▶ _Problems and tasks_
1. In the Canadian securities notice, swap "offering memorandum" for "prospectus" and restate the passage that begins at the words "Statutory Rights of" and stops after "a legal advisor.".
2. According to the Canadian securities notice, which sections of National Instrument 33‑105 contain the exemption that certain underwriters rely on?

*** Opening Text shown ***

Conflicts of Interest
Canadian purchasers are hereby notified that certain of the underwriters are relying on the exemption set out in section 3A.3 or 3A.4, if applicable, of National Instrument 33‑105-Underwriting Conflicts from having to provide certain conflict of interest disclosure in this document.
Statutory Rights of Action
Securities legislation in certain provinces or territories of Canada may provide a purchaser with remedies for rescission or damages if the offering memorandum (including any amendment thereto) such as this document contains a misrepresentation, provided that the remedies for rescission or damages are exercised by the purchaser within the time limit prescribed by the securities legislation of the purchaser’s province or territory. The purchaser of these securities in Canada should refer to any applicable provisions of the securities legislation of the purchaser’s province or territory for particulars of these rights or consult with a legal advisor.

*** Closing Text shown ***
*** Opening Raw data ***

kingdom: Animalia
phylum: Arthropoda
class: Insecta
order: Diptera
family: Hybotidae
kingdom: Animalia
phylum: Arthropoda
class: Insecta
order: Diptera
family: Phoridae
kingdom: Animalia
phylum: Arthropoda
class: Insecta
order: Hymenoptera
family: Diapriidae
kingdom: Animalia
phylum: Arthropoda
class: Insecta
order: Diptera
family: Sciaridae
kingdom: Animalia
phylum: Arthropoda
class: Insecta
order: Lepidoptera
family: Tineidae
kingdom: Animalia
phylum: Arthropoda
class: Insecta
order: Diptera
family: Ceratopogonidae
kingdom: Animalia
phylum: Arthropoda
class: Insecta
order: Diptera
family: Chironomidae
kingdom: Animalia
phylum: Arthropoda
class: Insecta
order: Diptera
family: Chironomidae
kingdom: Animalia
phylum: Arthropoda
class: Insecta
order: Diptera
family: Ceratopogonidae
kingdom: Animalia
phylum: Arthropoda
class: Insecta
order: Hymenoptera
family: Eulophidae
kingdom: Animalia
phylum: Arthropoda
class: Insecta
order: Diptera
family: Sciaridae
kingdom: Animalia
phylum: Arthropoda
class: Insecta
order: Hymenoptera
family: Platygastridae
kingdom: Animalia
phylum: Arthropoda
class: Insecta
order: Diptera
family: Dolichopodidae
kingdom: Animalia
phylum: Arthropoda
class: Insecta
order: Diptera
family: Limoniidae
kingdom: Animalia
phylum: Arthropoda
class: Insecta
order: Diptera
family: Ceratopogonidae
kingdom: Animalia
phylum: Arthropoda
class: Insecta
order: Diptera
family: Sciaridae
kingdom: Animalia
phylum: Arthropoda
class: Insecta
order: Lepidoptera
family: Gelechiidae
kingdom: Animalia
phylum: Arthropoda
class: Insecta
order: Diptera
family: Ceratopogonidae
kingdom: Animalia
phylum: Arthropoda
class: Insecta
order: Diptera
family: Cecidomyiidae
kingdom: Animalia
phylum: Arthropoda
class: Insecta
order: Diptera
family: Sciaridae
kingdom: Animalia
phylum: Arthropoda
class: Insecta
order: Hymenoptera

*** Closing Raw data ***

▶ _Your written answers_
1.
Statutory Rights of Action
Securities legislation in certain provinces or territories of Canada may provide a purchaser with remedies for rescission or damages if the prospectus (including any amendment thereto) such as this document contains a misrepresentation, provided that the remedies for rescission or damages are exercised by the purchaser within the time limit prescribed by the securities legislation of the purchaser’s province or territory. The purchaser of these securities in Canada should refer to any applicable provisions of the securities legislation of the purchaser’s province or territory for particulars of these rights or consult with a legal advisor.

2. Section 3A.3 or 3A.4, if applicable.